• [EXERCISE REQUIREMENTS] Could you write out the lines below exactly, beginning with the first and finishing with the one that contains "在进行元素级运算时，对其执行运算的 ndarray 必须具有相同的形状或者可以广播。"?

┌──

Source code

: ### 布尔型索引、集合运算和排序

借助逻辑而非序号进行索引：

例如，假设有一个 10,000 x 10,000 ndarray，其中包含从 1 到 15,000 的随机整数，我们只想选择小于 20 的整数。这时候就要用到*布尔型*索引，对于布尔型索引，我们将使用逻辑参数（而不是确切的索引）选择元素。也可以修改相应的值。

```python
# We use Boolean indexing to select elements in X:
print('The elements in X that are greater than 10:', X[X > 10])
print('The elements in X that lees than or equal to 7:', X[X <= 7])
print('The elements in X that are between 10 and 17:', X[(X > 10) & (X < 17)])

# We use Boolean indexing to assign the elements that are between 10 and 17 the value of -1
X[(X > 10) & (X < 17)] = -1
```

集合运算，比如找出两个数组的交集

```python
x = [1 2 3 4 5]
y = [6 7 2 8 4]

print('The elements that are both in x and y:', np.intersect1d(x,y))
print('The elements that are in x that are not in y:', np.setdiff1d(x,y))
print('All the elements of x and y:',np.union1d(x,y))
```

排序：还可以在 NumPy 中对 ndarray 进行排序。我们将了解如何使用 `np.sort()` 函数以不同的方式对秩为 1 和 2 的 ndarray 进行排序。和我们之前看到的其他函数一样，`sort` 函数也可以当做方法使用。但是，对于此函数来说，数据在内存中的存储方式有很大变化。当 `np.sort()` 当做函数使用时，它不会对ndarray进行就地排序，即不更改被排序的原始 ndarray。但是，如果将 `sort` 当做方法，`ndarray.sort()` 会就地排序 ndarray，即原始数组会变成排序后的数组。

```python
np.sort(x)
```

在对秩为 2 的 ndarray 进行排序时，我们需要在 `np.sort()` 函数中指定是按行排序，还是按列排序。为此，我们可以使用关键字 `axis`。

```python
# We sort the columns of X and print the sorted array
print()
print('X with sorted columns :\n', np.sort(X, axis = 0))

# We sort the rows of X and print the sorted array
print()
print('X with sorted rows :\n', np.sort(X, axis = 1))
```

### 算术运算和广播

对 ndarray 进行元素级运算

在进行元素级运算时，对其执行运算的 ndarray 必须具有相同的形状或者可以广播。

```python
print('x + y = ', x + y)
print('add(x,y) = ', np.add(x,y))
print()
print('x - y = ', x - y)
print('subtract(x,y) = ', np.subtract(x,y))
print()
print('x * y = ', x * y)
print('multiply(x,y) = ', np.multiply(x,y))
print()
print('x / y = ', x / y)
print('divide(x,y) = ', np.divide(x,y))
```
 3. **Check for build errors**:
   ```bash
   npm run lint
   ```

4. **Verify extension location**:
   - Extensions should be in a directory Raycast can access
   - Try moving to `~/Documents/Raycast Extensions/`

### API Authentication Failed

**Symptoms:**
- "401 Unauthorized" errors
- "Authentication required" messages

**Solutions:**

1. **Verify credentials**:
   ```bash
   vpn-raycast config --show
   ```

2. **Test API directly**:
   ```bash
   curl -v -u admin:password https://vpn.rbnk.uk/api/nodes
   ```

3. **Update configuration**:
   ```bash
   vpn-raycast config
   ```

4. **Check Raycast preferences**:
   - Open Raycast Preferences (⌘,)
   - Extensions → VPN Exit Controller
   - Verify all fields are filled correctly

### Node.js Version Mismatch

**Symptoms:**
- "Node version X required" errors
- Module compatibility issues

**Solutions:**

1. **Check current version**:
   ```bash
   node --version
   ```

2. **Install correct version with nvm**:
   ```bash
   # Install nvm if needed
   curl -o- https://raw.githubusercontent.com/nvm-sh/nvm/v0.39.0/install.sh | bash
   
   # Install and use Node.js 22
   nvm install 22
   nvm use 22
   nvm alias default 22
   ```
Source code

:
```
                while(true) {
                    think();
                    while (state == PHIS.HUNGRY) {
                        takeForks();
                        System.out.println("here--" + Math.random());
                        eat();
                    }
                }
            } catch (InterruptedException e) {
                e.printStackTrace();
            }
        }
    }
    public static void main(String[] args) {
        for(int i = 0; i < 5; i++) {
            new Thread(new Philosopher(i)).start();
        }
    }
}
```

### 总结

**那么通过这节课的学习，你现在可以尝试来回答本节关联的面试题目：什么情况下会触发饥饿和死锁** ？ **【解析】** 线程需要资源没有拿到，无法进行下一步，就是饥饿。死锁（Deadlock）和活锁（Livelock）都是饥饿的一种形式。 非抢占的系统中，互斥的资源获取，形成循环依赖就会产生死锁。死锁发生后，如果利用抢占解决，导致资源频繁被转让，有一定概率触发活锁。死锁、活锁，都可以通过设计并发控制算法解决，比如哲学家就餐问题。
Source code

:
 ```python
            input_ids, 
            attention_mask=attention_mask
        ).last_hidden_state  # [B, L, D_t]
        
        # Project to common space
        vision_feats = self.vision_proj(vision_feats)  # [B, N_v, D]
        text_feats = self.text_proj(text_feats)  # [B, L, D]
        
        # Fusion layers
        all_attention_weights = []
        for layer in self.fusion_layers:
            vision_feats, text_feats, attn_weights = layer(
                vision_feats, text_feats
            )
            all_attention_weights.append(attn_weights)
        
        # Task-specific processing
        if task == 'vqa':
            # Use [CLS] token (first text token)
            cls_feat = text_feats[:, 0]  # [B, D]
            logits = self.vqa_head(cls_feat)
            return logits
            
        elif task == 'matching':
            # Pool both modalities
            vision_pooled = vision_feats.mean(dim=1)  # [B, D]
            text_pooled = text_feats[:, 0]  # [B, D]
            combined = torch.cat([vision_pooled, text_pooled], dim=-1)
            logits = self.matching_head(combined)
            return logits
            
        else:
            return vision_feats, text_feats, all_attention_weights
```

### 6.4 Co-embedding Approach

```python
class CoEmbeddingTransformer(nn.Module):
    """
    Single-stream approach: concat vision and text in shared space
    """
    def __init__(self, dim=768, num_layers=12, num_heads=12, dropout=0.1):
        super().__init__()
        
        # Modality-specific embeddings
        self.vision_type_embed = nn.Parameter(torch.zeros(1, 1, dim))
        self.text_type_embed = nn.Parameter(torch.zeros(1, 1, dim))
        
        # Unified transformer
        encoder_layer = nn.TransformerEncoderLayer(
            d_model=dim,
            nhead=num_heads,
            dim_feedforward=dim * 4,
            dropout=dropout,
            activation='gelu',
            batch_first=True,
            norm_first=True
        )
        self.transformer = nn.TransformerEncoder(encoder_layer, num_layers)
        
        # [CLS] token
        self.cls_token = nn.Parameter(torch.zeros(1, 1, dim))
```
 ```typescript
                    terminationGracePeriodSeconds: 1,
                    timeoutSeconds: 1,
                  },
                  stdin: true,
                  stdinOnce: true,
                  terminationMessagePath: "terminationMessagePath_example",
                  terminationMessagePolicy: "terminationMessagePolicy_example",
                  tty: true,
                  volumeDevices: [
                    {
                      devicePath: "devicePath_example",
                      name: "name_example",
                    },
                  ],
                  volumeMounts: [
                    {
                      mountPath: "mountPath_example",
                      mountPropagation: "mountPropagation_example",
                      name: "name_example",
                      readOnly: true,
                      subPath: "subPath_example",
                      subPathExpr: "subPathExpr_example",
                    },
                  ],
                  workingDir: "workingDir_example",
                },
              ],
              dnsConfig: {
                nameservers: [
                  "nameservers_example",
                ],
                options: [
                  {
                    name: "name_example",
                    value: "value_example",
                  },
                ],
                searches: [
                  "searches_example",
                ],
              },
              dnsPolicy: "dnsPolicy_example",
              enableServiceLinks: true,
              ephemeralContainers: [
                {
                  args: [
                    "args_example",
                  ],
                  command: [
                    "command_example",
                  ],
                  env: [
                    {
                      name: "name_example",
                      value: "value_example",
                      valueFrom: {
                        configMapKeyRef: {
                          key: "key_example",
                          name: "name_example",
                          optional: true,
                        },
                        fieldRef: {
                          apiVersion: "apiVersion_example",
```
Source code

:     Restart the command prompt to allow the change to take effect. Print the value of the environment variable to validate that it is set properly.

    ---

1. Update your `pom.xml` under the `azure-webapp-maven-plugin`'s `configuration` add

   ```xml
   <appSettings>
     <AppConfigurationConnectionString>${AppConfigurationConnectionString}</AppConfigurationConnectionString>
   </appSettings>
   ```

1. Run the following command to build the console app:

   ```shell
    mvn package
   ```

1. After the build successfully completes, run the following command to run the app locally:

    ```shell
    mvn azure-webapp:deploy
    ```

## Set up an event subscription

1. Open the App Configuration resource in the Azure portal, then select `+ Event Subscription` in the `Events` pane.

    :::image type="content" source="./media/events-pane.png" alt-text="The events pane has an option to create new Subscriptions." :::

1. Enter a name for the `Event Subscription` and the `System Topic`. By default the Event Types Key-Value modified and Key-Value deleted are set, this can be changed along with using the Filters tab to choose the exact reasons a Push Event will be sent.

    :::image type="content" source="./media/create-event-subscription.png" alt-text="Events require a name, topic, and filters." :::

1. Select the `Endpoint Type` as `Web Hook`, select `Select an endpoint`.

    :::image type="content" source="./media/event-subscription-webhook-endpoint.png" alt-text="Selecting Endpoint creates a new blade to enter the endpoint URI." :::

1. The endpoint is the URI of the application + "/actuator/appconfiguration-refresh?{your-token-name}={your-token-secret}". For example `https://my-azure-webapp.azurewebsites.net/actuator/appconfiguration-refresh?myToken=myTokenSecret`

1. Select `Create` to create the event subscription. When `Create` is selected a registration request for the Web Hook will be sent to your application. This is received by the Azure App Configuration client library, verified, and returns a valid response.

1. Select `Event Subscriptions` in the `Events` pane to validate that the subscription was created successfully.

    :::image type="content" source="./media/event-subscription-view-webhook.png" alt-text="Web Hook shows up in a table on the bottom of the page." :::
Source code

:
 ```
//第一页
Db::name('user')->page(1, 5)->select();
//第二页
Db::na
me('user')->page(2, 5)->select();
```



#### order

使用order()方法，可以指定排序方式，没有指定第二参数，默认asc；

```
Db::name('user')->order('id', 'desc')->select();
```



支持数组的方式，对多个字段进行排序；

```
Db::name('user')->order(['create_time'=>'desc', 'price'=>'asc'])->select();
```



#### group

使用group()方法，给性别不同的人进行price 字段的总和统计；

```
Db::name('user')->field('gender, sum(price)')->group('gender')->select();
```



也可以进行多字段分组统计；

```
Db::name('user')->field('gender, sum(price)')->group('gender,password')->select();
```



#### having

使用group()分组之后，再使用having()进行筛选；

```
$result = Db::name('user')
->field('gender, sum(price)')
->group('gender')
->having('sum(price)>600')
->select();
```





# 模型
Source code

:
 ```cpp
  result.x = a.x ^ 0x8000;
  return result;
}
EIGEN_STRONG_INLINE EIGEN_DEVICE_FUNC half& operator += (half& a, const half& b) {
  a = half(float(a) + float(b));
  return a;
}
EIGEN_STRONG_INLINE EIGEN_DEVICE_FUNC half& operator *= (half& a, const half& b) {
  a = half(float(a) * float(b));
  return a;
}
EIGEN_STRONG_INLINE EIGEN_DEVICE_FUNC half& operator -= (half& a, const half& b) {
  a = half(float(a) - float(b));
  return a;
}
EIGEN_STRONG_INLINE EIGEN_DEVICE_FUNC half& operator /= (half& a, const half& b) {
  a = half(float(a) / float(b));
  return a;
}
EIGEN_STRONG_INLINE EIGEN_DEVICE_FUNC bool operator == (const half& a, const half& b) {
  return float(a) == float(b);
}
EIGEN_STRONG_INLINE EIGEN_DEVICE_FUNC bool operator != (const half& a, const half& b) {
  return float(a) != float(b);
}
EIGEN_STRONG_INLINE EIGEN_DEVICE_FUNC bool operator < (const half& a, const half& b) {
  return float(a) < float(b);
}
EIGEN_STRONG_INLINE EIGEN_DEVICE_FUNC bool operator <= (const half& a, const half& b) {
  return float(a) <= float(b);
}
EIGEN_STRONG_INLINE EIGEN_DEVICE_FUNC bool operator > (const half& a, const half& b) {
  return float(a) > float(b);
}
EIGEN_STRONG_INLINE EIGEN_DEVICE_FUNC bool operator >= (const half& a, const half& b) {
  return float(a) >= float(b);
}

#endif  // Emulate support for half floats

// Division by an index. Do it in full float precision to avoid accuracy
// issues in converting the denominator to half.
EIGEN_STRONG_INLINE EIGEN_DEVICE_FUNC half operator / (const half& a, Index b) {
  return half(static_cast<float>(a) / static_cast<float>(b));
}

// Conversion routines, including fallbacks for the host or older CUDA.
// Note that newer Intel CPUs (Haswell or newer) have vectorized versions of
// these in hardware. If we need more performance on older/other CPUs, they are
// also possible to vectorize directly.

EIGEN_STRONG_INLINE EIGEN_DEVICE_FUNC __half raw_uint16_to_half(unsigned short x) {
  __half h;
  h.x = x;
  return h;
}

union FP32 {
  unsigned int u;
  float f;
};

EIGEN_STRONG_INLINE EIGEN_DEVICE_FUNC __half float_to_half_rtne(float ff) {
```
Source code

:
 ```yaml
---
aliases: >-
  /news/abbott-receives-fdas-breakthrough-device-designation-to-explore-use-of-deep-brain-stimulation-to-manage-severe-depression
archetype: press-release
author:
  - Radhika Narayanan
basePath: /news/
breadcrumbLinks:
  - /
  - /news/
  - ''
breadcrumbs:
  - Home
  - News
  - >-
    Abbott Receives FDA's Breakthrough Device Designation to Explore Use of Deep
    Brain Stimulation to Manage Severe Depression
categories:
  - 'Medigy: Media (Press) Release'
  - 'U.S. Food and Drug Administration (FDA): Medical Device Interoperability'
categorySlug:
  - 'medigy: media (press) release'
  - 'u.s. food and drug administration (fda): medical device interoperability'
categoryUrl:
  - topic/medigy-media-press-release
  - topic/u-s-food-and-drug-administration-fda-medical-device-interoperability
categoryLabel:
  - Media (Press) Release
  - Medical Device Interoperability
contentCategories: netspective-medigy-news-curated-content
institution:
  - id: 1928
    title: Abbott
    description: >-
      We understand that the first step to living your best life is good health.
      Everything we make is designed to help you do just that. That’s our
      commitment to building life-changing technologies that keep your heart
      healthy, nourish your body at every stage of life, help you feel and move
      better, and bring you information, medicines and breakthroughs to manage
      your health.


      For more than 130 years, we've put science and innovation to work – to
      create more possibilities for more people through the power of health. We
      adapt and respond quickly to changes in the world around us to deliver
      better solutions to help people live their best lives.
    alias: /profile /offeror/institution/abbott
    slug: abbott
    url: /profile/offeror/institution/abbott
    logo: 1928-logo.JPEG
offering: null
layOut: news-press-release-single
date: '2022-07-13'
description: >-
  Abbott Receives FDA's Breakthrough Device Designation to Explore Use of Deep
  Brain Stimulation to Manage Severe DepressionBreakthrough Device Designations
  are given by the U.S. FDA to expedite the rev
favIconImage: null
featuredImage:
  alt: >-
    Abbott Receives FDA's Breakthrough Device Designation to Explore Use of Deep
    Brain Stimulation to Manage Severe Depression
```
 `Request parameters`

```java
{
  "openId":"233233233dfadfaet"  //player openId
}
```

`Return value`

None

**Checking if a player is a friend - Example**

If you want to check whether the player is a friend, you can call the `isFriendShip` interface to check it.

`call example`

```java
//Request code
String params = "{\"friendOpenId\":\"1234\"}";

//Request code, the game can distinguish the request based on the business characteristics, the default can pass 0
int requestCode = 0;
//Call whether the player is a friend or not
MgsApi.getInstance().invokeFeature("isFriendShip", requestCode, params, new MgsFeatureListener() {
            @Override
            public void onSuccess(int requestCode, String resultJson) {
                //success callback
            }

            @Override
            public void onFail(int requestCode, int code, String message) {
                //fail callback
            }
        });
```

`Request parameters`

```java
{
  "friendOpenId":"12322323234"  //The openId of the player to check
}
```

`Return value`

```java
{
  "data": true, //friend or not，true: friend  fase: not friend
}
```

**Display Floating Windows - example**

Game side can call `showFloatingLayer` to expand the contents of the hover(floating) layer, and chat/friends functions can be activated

└──

• [EXERCISE SOLUTION]
Source code

: ### 布尔型索引、集合运算和排序

借助逻辑而非序号进行索引：

例如，假设有一个 10,000 x 10,000 ndarray，其中包含从 1 到 15,000 的随机整数，我们只想选择小于 20 的整数。这时候就要用到*布尔型*索引，对于布尔型索引，我们将使用逻辑参数（而不是确切的索引）选择元素。也可以修改相应的值。

```python
# We use Boolean indexing to select elements in X:
print('The elements in X that are greater than 10:', X[X > 10])
print('The elements in X that lees than or equal to 7:', X[X <= 7])
print('The elements in X that are between 10 and 17:', X[(X > 10) & (X < 17)])

# We use Boolean indexing to assign the elements that are between 10 and 17 the value of -1
X[(X > 10) & (X < 17)] = -1
```

集合运算，比如找出两个数组的交集

```python
x = [1 2 3 4 5]
y = [6 7 2 8 4]

print('The elements that are both in x and y:', np.intersect1d(x,y))
print('The elements that are in x that are not in y:', np.setdiff1d(x,y))
print('All the elements of x and y:',np.union1d(x,y))
```

排序：还可以在 NumPy 中对 ndarray 进行排序。我们将了解如何使用 `np.sort()` 函数以不同的方式对秩为 1 和 2 的 ndarray 进行排序。和我们之前看到的其他函数一样，`sort` 函数也可以当做方法使用。但是，对于此函数来说，数据在内存中的存储方式有很大变化。当 `np.sort()` 当做函数使用时，它不会对ndarray进行就地排序，即不更改被排序的原始 ndarray。但是，如果将 `sort` 当做方法，`ndarray.sort()` 会就地排序 ndarray，即原始数组会变成排序后的数组。

```python
np.sort(x)
```

在对秩为 2 的 ndarray 进行排序时，我们需要在 `np.sort()` 函数中指定是按行排序，还是按列排序。为此，我们可以使用关键字 `axis`。

```python
# We sort the columns of X and print the sorted array
print()
print('X with sorted columns :\n', np.sort(X, axis = 0))

# We sort the rows of X and print the sorted array
print()
print('X with sorted rows :\n', np.sort(X, axis = 1))
```

### 算术运算和广播

对 ndarray 进行元素级运算

在进行元素级运算时，对其执行运算的 ndarray 必须具有相同的形状或者可以广播。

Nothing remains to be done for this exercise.